Greenfield Park (1921) is a park in West Allis, Wisconsin, Milwaukee County in the United States. The park features a lake, aquatic recreation areas and a golf course which was added in 1923. The park was added to the Wisconsin Architecture and History Inventory in 2011.

==History==
The land which makes up Greenfield Park was purchased by Milwaukee County, Wisconsin in 1921. Fifteen years later the park land included 278 acres. The park was surveyed in 2011 and added to the Wisconsin Architecture and History Inventory. The park is on the western county line bordering Waukesha County, Wisconsin.
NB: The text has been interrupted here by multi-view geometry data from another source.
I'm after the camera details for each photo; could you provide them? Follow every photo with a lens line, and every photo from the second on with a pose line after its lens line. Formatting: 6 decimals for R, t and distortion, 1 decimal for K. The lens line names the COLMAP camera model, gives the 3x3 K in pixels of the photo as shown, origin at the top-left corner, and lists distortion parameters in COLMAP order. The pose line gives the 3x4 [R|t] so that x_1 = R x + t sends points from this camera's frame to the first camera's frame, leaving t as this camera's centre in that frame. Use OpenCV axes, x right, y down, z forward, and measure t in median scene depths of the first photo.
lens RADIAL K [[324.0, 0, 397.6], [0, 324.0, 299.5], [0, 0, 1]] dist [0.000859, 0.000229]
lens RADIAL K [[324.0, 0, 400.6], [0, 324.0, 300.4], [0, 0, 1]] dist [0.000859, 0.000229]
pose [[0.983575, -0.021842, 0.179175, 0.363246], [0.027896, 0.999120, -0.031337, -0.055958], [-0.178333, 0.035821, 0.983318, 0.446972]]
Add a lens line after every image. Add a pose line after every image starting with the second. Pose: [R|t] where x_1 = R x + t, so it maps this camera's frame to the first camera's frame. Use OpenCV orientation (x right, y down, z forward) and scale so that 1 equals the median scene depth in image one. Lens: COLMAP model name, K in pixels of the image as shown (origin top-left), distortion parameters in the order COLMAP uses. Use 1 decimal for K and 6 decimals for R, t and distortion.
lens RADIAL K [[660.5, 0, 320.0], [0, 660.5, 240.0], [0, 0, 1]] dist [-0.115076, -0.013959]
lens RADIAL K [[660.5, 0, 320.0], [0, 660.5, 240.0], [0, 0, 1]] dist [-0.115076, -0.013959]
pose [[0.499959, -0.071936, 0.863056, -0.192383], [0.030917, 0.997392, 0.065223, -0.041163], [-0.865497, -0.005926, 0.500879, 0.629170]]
In 1923 a golf course which was added to the park: it was updated in 2015.

On March 19, 1928, the park's golf clubhouse was destroyed by a fire. The Park Commission stated that the building insurance nearly covered the loss, and they planned to build a new clubhouse which would be ready for the 1929 golf season.

==Description==
The park now includes 282.3 acres and features a lagoon with a 0.6 mile circumference, a golf course and a P-50 tornado siren. The golf course covers 6000 yds. The park also features an aquatic park with pools and splash pads.

The lagoon/lake is six acres with a depth of 15 ft and fish in the lake include: largemouth bass and other panfish.

The Oak Leaf Trail Root River Line runs through the park, intersecting with the New Berlin Trail and West Allis Cross-Town Connector near the center of the park.